Nicht zwingend - nur wenn man gegenüber dem Publikum Empathie vermissen lässt und die Wortwahl reiner Selbstzweck ist. Kommunikation, die beim Publikum Resonanz erzeugt ist eine echte Leistung. Dein Fass der „Manipulation“ mache ich hier nicht auf - du lässt in den Begriffen mitunter Wertungen mitschwingen. Ich nutze sie leidenschaftslos beschreibend. Möglich, dass das nicht deinen Gewohnheiten entspricht. Das ist kein Problem, denn nichts wäre langweiliger, als dass wir alle gleichförmig agieren.
Mit „Effizienz“ meine ich das Verhältnis von Aufwand zu Ertrag - im Fall von Ole & Co. deren Kommunikationsarbeit im Verhältnis zur Resonanz beim Publikum (insbesondere jenem, welches nicht ohnehin auf ihrer Seite steht).
Mit „Narrativ“ meine ich eine bestimmte Erzählung , die sich beim Zuhörer zu einem Bild aufbauen kann, und gleichzeitig soll dieser Begriff vermitteln, dass nicht der Anspruch geltend gemacht wird, im Besitz der absoluten Wahrheit zu sein. Wahrhaftigkeit hingegen wird damit nicht in Frage gestellt.
Nein, keiner meiner Begriffe ist in diesem Zusammenhang herabsetzend gemeint - zu solchen Entgleisungen lasse ich mich in der Regel nur gegenüber asozial agierenden Neoliberalen hinreißen, und das wird dann auch entsprechend deutlich gemacht.
Ja, ich benutze Begriffe gerne instrumentell (persönlicher Effizienz wegen
). Dein Verweis auf ingenieurwissenschaftlichen Sprachgebrauch ist nicht von der Hand zu weisen.

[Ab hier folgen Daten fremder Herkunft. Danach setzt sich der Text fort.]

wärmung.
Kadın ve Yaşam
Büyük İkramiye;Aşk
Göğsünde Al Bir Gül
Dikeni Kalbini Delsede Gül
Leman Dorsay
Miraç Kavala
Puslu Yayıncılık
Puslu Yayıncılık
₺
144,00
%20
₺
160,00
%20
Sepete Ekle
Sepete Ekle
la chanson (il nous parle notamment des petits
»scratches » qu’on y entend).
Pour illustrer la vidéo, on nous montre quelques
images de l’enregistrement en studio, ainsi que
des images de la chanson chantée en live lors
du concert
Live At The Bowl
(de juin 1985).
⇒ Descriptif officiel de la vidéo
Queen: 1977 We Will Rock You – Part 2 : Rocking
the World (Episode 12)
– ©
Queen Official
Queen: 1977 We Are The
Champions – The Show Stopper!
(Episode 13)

Falsch - und ein verhängnisvoller Chiasmus.
Bleiben wir bei unserem Bild, aber tragen wir es zu Ende. Ein Ertrag entsteht nie aus dem Boden allein – er ist immer ein Zusammenspiel aus Boden, Saat und Wetter. Der Boden mag empfänglich gewesen sein, die Krisen haben ihn zweifellos aufgewühlt. Doch empfänglicher Boden bringt von sich aus nichts hervor. Er entscheidet nur, ob das Gestreute keimt – nicht, was gestreut wird und von wem.

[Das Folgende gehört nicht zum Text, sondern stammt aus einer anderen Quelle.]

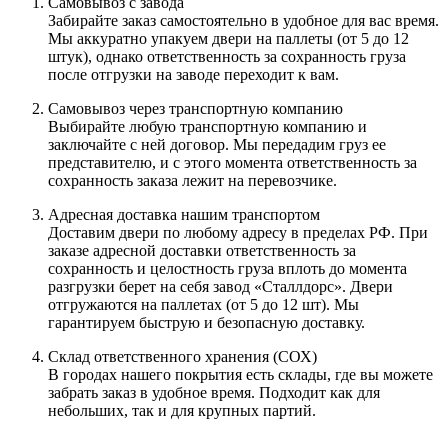
Самовывоз с завода
Забирайте заказ самостоятельно в удобное для вас время.
Мы аккуратно упакуем двери на паллеты (от 5 до 12
штук), однако ответственность за сохранность груза
после отгрузки на заводе переходит к вам.
Самовывоз через транспортную компанию
Выбирайте любую транспортную компанию и
заключайте с ней договор. Мы передадим груз ее
представителю, и с этого момента ответственность за
сохранность заказа лежит на перевозчике.
Адресная доставка нашим транспортом
Доставим двери по любому адресу в пределах РФ. При
заказе адресной доставки ответственность за
сохранность и целостность груза вплоть до момента
разгрузки берет на себя завод «Сталлдорс». Двери
отгружаются на паллетах (от 5 до 12 шт). Мы
гарантируем быструю и безопасную доставку.
Склад ответственного хранения (СОХ)
В городах нашего покрытия есть склады, где вы можете
забрать заказ в удобное время. Подходит как для
небольших, так и для крупных партий.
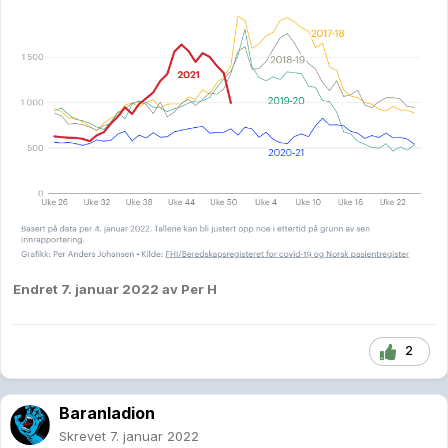
Endret
7. januar 2022
av Per H
2
Baranladion
Skrevet
7. januar 2022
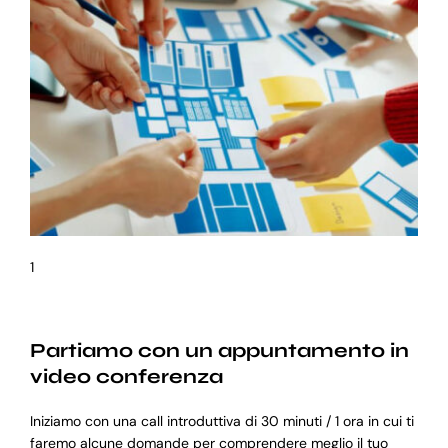
1
Partiamo con un appuntamento in
video conferenza
Iniziamo con una call introduttiva di 30 minuti / 1 ora in cui ti
faremo alcune domande per comprendere meglio il tuo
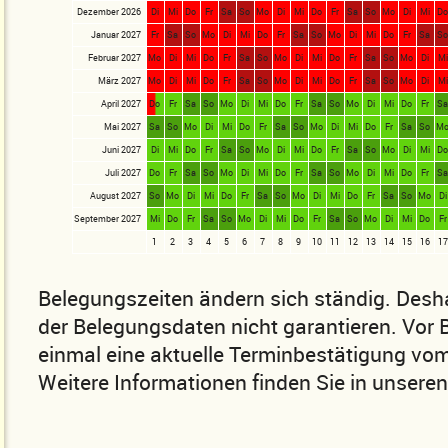
Dezember 2026
Di
Mi
Do
Fr
Sa
So
Mo
Di
Mi
Do
Fr
Sa
So
Mo
Di
Mi
D
Januar 2027
Fr
Sa
So
Mo
Di
Mi
Do
Fr
Sa
So
Mo
Di
Mi
Do
Fr
Sa
S
Februar 2027
Mo
Di
Mi
Do
Fr
Sa
So
Mo
Di
Mi
Do
Fr
Sa
So
Mo
Di
Mi
März 2027
Mo
Di
Mi
Do
Fr
Sa
So
Mo
Di
Mi
Do
Fr
Sa
So
Mo
Di
Mi
April 2027
Do
Fr
Sa
So
Mo
Di
Mi
Do
Fr
Sa
So
Mo
Di
Mi
Do
Fr
S
Mai 2027
Sa
So
Mo
Di
Mi
Do
Fr
Sa
So
Mo
Di
Mi
Do
Fr
Sa
So
M
Juni 2027
Di
Mi
Do
Fr
Sa
So
Mo
Di
Mi
Do
Fr
Sa
So
Mo
Di
Mi
D
Juli 2027
Do
Fr
Sa
So
Mo
Di
Mi
Do
Fr
Sa
So
Mo
Di
Mi
Do
Fr
S
August 2027
So
Mo
Di
Mi
Do
Fr
Sa
So
Mo
Di
Mi
Do
Fr
Sa
So
Mo
Di
September 2027
Mi
Do
Fr
Sa
So
Mo
Di
Mi
Do
Fr
Sa
So
Mo
Di
Mi
Do
Fr
1
2
3
4
5
6
7
8
9
10
11
12
13
14
15
16
17
Belegungszeiten ändern sich ständig. Desha
der Belegungsdaten nicht garantieren. Vor
einmal eine aktuelle Terminbestätigung vom
Weitere Informationen finden Sie in unsere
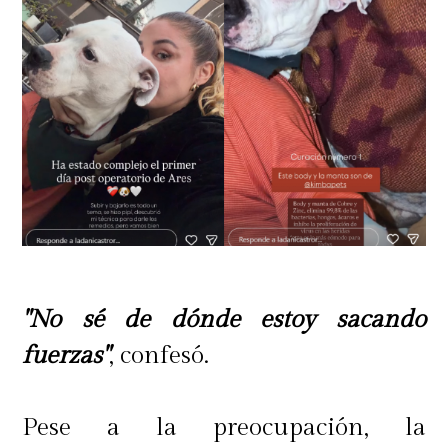
"No sé de dónde estoy sacando
fuerzas"
, confesó.
Pese a la preocupación, la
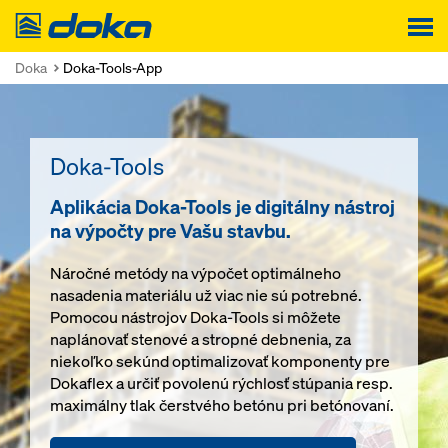
Doka
Doka
Doka-Tools-App
Doka-Tools
Aplikácia Doka-Tools je digitálny nástroj
na výpočty pre Vašu stavbu.
Náročné metódy na výpočet optimálneho
nasadenia materiálu už viac nie sú potrebné.
Pomocou nástrojov Doka-Tools si môžete
naplánovať stenové a stropné debnenia, za
niekoľko sekúnd optimalizovať komponenty pre
Dokaflex a určiť povolenú rýchlosť stúpania resp.
maximálny tlak čerstvého betónu pri betónovaní.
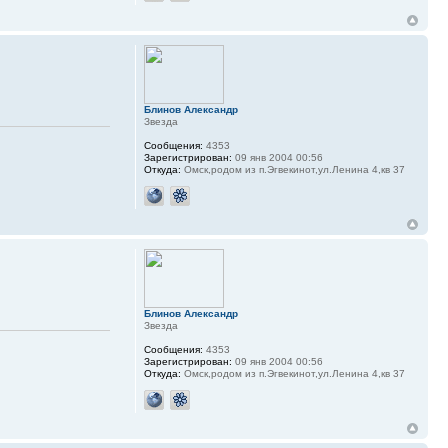
Блинов Александр
Звезда
Сообщения:
4353
Зарегистрирован:
09 янв 2004 00:56
Откуда:
Омск,родом из п.Эгвекинот,ул.Ленина 4,кв 37
Блинов Александр
Звезда
Сообщения:
4353
Зарегистрирован:
09 янв 2004 00:56
Откуда:
Омск,родом из п.Эгвекинот,ул.Ленина 4,кв 37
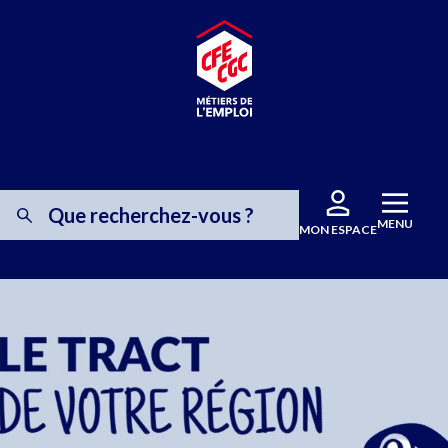
MENU
MON ESPACE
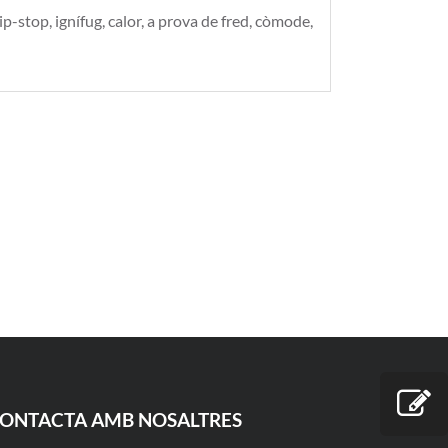
ip-stop, ignífug, calor, a prova de fred, còmode,
ONTACTA AMB NOSALTRES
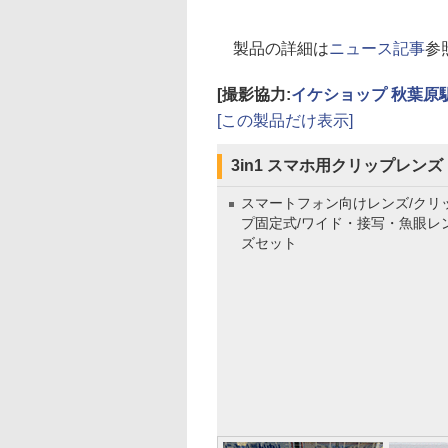
製品の詳細は
ニュース記事
参
[撮影協力:
イケショップ 秋葉原
[この製品だけ表示]
3in1 スマホ用クリップレンズ
スマートフォン向けレンズ/クリ
プ固定式/ワイド・接写・魚眼レ
ズセット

Und genau hier hakt das „nicht die Aussaat, sondern der Boden”. Denn diesen Boden fanden alle Parteien gleichermaßen vor. Wenn auf demselben Acker nur eine erntet, dann war es nicht der Boden, der den Unterschied gemacht hat. Den Unterschied macht, wer welche Saat ausbringt. Die AfD hat sich für die billigste entschieden, die es gibt: den Angst-Affekt. Der keimt schnell, verlangt keine Qualität und hält nichts, sobald die Saison vorbei ist - weshalb die AfD scheitern wird, sobald sie in politische Regierungsverantwortung gelangt. (Ich unterstelle dabei demokratische Elemente - die werden allerdings seit Jahren von vielen Parteien, Parlamenten und Kommissionen gründlich zerlegt.)

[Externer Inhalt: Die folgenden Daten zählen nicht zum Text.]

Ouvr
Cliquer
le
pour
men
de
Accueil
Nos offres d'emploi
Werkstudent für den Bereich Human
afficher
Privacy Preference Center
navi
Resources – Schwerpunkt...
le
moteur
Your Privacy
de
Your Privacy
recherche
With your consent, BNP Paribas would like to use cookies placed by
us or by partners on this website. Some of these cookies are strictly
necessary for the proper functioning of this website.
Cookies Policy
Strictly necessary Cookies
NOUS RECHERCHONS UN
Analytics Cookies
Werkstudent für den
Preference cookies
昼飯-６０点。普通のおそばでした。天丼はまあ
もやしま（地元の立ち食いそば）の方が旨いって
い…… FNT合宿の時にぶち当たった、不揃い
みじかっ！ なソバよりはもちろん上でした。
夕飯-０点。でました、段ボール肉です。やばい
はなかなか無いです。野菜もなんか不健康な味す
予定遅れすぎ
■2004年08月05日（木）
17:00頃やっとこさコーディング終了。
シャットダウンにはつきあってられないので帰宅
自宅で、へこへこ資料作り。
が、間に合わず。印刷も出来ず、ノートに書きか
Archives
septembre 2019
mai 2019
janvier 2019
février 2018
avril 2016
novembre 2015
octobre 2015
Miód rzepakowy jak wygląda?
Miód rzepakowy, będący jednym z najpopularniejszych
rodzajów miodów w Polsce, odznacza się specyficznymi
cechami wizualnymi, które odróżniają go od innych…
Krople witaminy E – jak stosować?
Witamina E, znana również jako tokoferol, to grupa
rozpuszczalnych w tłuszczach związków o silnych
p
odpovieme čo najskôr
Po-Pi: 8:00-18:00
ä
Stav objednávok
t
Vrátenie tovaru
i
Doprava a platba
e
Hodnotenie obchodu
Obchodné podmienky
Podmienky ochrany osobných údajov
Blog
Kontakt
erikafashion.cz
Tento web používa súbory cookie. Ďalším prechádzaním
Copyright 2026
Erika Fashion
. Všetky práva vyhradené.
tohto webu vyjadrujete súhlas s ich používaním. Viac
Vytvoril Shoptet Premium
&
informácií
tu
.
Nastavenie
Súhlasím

Auch das vermeintlich „plötzlich passende Angebot” löst sich bei Licht betrachtet auf. Was die AfD erreicht hat, war affektive Resonanz, keine sachliche Passung. Sie hat eine Stimmungslage getroffen, ohne irgendetwas zu lösen, was die Krise überhaupt verursacht hat. Dass es „für einige” passend aussah, ist kein Beleg für Passung, sondern für gelungene Affektbewirtschaftung. Resonanz ist nicht Lösung.
Niemand bestreitet, dass die Erfahrungen echt waren und der Boden bereitet. Bestritten wird, dass damit schon erklärt sei, warum gerade diese Saat aufging. Der Boden senkt die Schwelle. Über die Saat – und über die Verantwortung für ihre Wahl – entscheidet er nicht.
Zu bedenken ist, dass Affektbewirtschaftung von rechts wesentlich einfacher ist, als konstruktive Aufbau-Argumentation von links. Verlustangst ist im Wesen des Menschen tief verankert und leicht zu triggern. Insofern sind Ole & Co. dazu verdammt, viel bessere rhetorische Leistungen zu bringen, als ihre Gegenspieler. Das wurde im Thread zur Gegenmacht unter dem Schlagwort „BILD-Zeitung von links“ diskutiert.